As 2 big Man United fans myself and TK had a very important fixture to attend that evening in Wembley  – Man United v Spurs (Fa cup semi final).  Quick check in at hotel, some food and change into our united jerseys (lovely picture below) we departed for Wembley. (a nice relaxing evening before running a marathon…..).  We were both delighted with the 2-1 win –  back into the final, where the most successful team in England belong!

Marathon Day

Another early start – with a 5.30 breakfast and bus leaving hotel at 7am we had no time to spare.  We arrived at the starting area of the Marathon around 8pm and with the sun beaming and not a cloud in the sky it was a race from the bus to find a shaded area in a rather large park……at half 9 we made our way to our starting blocks, we were both starting in different blocks so a quick good luck and high 5 we went our separate ways.

The start of the race thankfully was very well marshalled and wasn’t as jammed pack as people had stated.  I decided to race the marathon instead of pacing it,  i told myself before hand i wanted to have no regrets, my training and race times suggested i was capable of going between 3.00-3.10 so i set off at 4.20km pace.  The first half of the race went to plan with the only issue being the water stations, they were like the stampede scene out of the Lion King…..at every station!!!! At 15km i got the best surprise ever, with thousands of supporters out on the street of London, i heard a shout of Damien, Damien, Damien…..i turned around and my Fiancee Sarah and younger brother Shaun were there cheering me on…..i had no idea they were coming over.  Sarah had organised for 5 of my friends and family to come over to cheer me on….an unbelievable feeling ….although i did question myself whether i was hallucinating in the sun!!

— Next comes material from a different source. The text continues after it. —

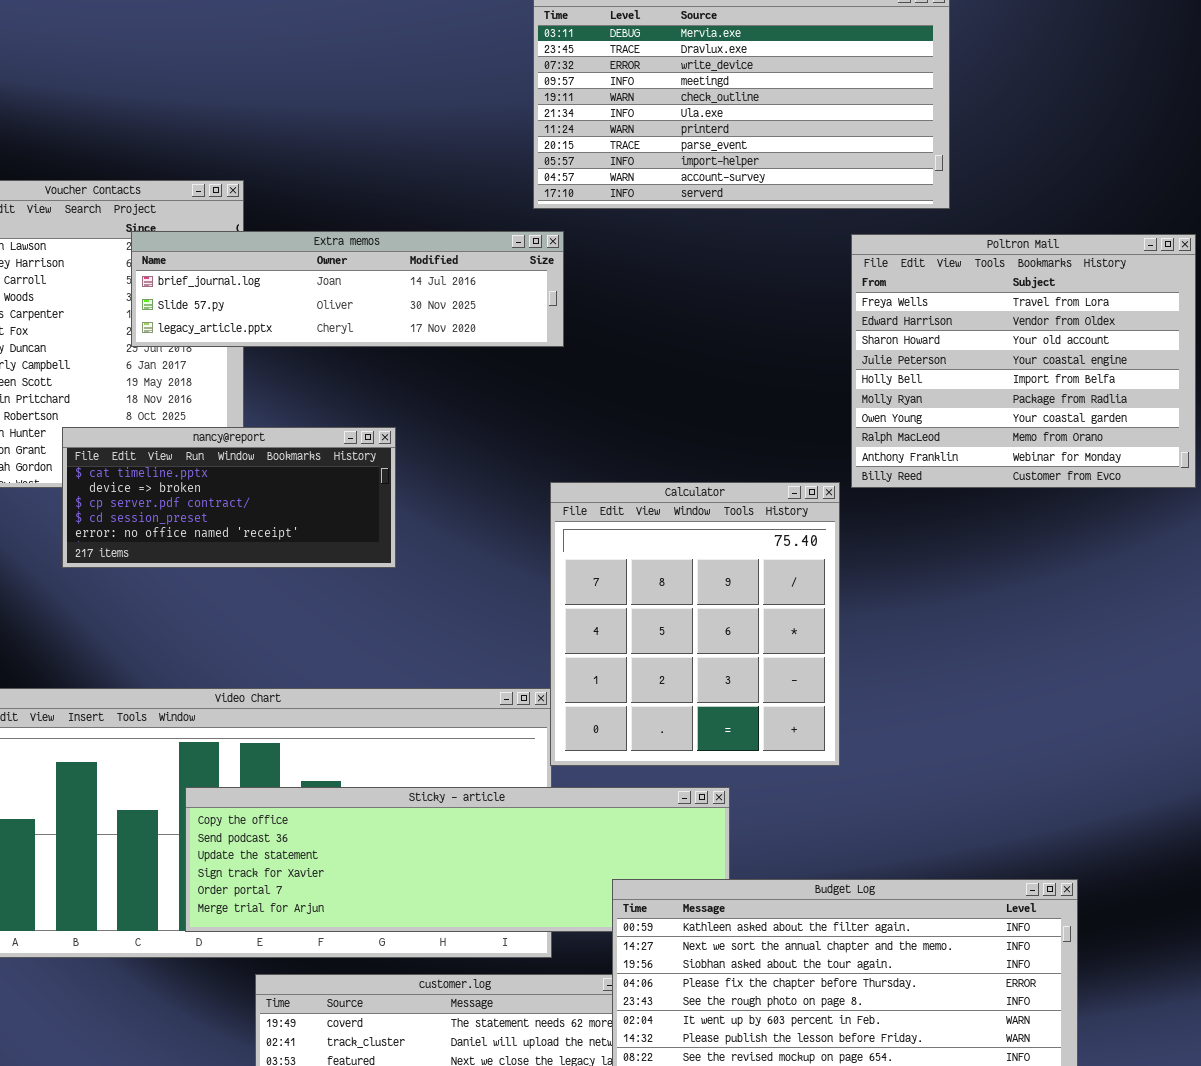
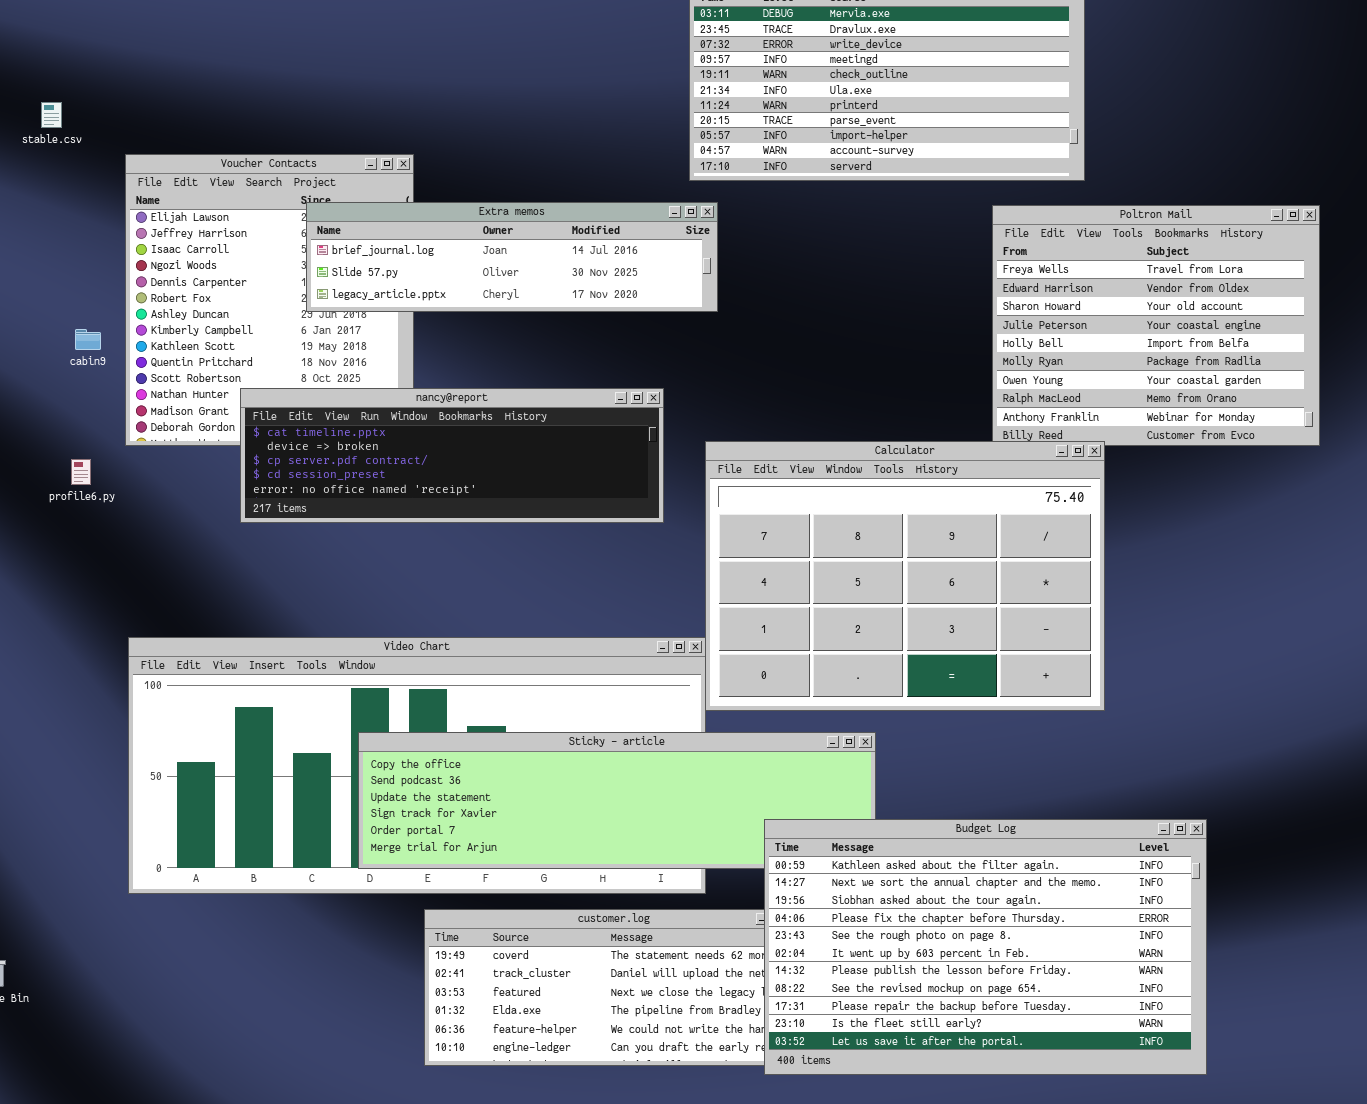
nancy@report: [62,427,396,568] -> [240,388,664,523], resized
Calculator: [550,482,840,766] -> [705,441,1105,711], resized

I got to the half way mark at 92 mins and still felt very strong however i had already taken my 3 gels which were suppose to last me the race.  My race turned on its head then around 26-28km (16 mile).  The body started to feel quite weak,  i started to panic and drank quite a mixture of lucozade sport and lucozade energy gels (at stations) but the damage was done, they made me just want to puke.  At the 30km mark i again panicked as i felt the race was getting away from me, so i took off my top thinking it would help, it didn’t, it just meant i was running round London for the rest of race with no top on (while working on my tan)!  At the start of the race i promised myself if things didn’t go to plan i would make sure i got home safe and that’s what i did (at this stage it seem a lot of people were stopping, an a lot of people were getting medical support which was tough to watch, i hadn’t experienced seeing this in previous marathons i had done).

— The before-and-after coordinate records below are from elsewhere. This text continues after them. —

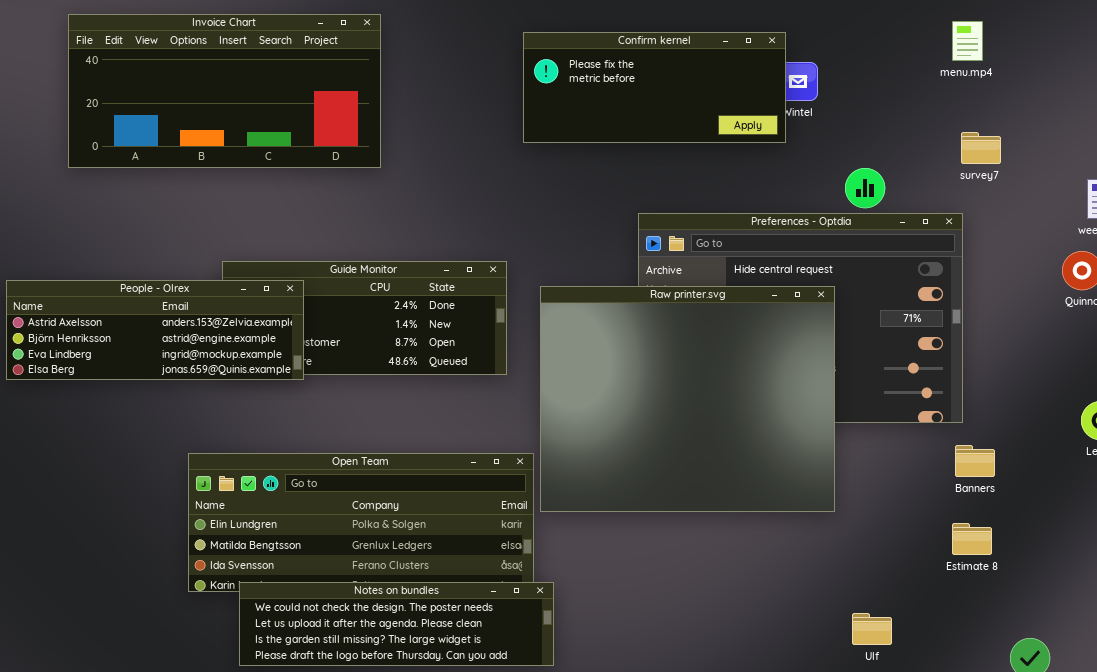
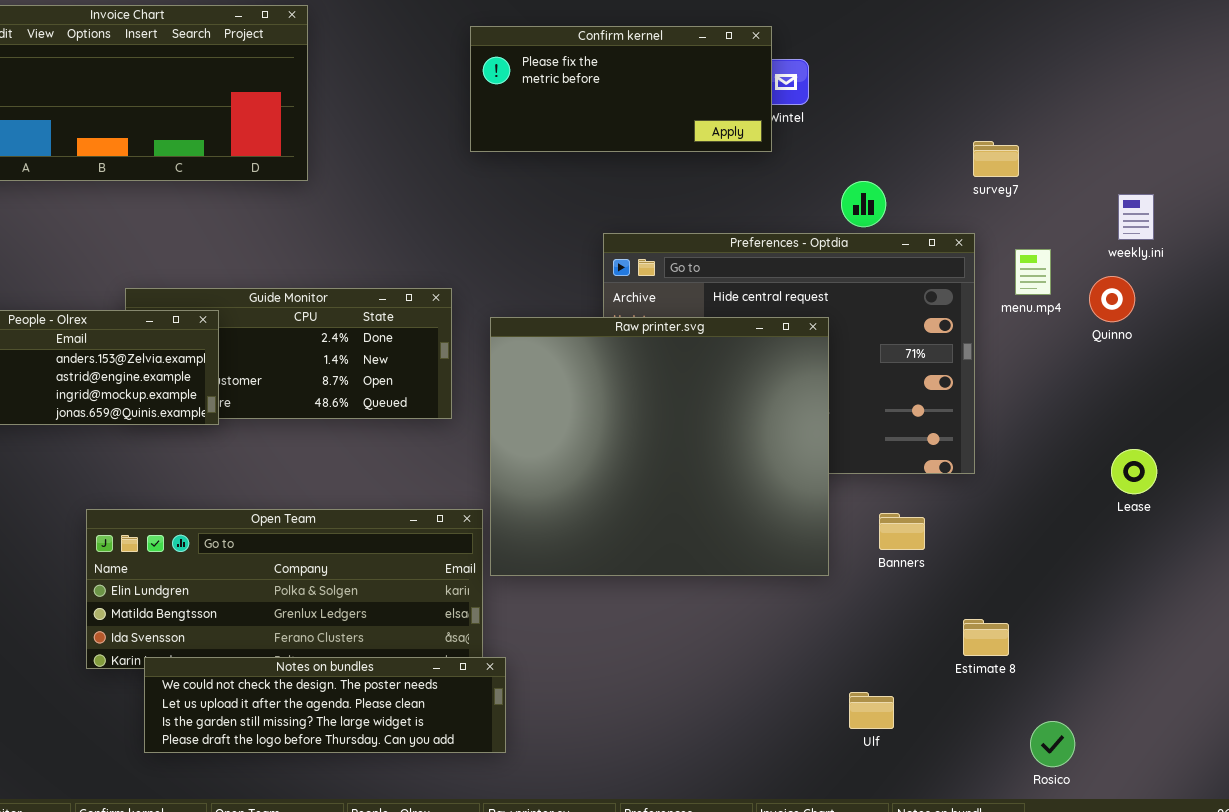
menu.mp4: [952,21,983,61] -> [1015,249,1051,295], moved
Banners: [955,445,995,477] -> [879,513,925,550], moved
Estimate 8: [952,523,992,555] -> [963,619,1009,656], moved

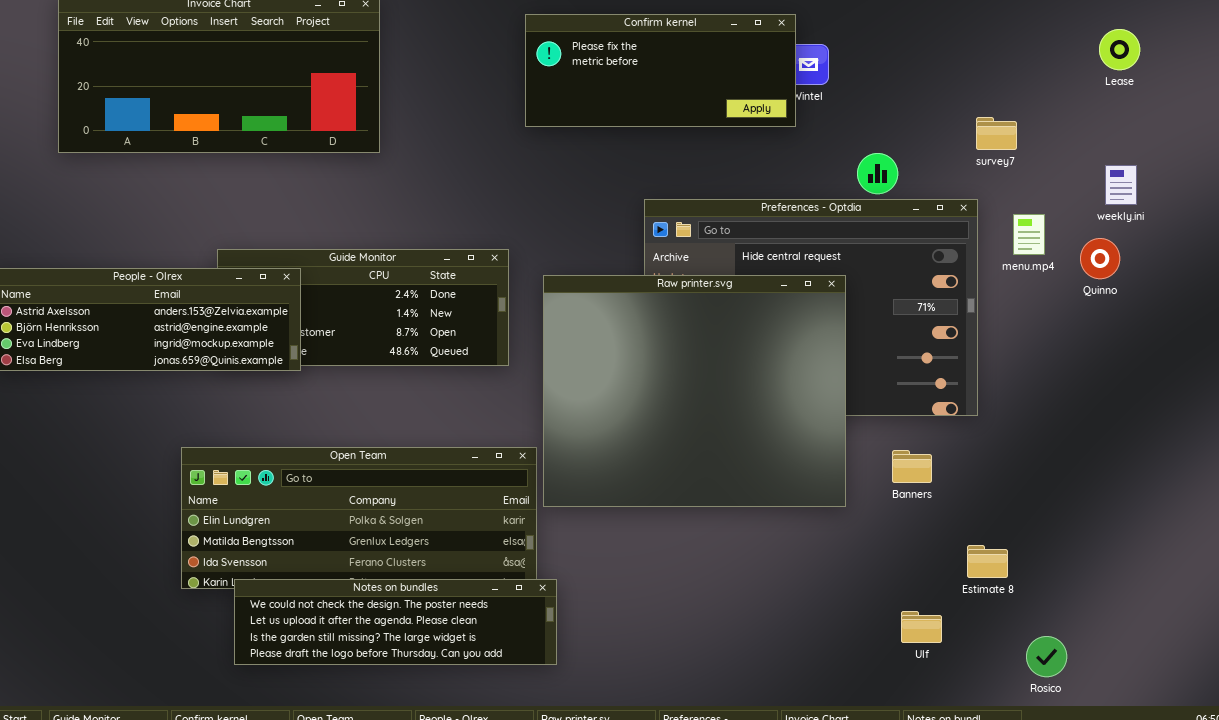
Lease: [1111,449,1157,494] -> [1099,29,1140,70], moved
Ulf: [849,692,894,729] -> [901,611,942,643], moved

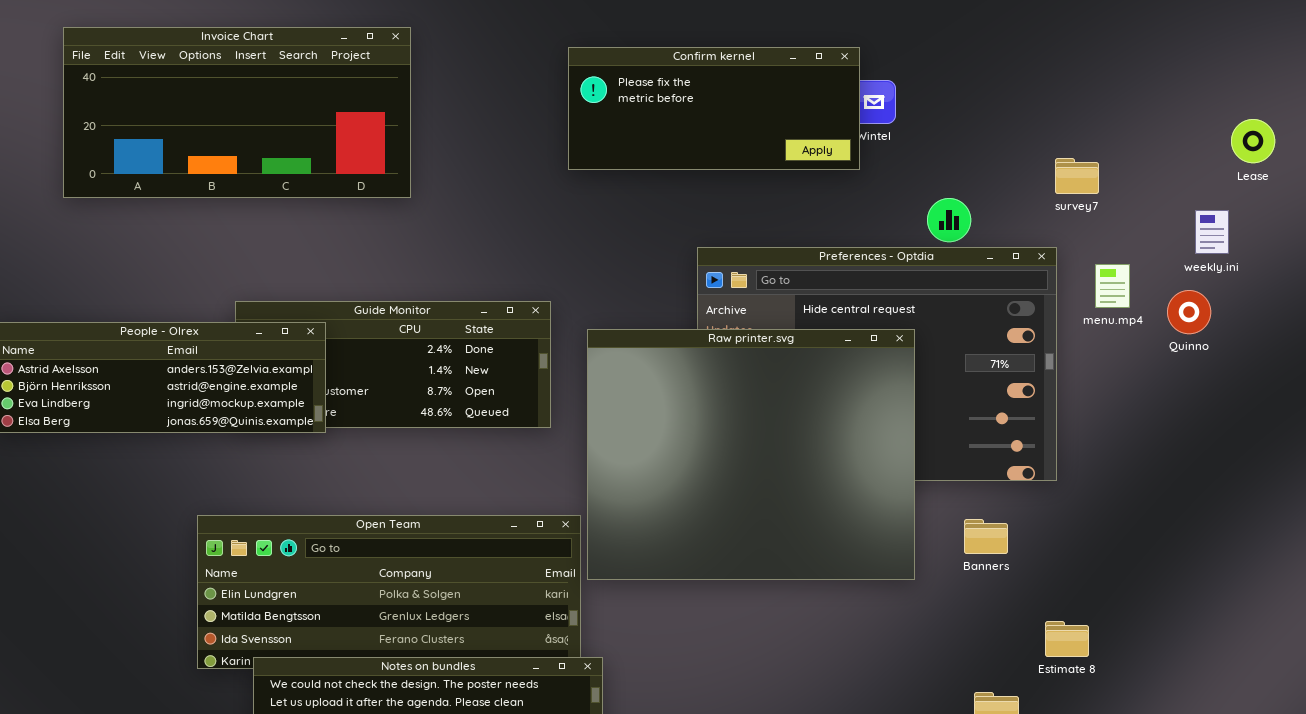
Lease: [1099,29,1140,70] -> [1231,119,1275,163], moved

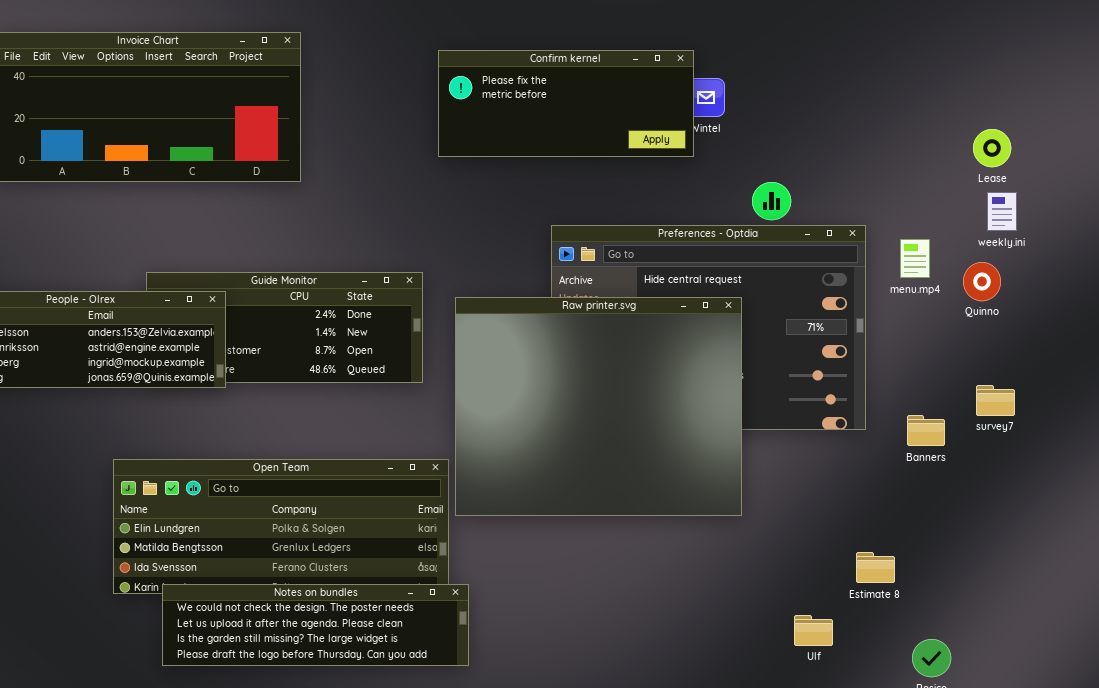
Lease: [1231,119,1275,163] -> [973,129,1011,167], moved
survey7: [1055,158,1099,194] -> [976,385,1015,416], moved
Banners: [964,519,1008,554] -> [907,415,945,446], moved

The last 6 mile surprisingly were not a bad experience even tho my splits say otherwise.  It really was a strange feeling….my legs felt great and were telling me to keep going hard but the rest of body just wouldn’t allow it.  I managed to get over the line at 3 hours 34 mins.  It was clear to see at the finish line how much the heat had taken out of people, unfortunately the medical tents were jammed packed with people needing treatment, so a big well done needs to all the medical staff throughout the course and finish area.  With about 1200m to go i went passed a Spanish runner who was really struggling, he had stopped in middle of road and was struggling to move his legs, i stopped and give him some friendly support which turned out to be caught on Camera (see picture below).

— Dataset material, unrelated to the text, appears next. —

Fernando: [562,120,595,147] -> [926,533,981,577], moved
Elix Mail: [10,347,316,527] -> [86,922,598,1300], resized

I collected my bag and went and met Sarah, my brother and friends (making sure they were actually there) that had flew over that morning, an all day breakfast in Waxy O Connors managed to restore my energy levels, and once TK met us we managed a few pints while watching the Munster match. As the others departed for home myself and TK grabbed a taxi back to hotel were we had planned a few more well deserved pints……however that didn’t happen, 9pm came early and it was time for bed.

Overall it was a fantastic weekend….a marathon experience I will take plenty of learnings from and take into the next one. Which judging by the weather, might be in Iceland next time!

The race itself was truly an unbelievable experience, an experience i want to do again sooner rather than later,  highly recommend the London Marathon if you are lucky enough to gain entry.  The crowd support was amazing throughout.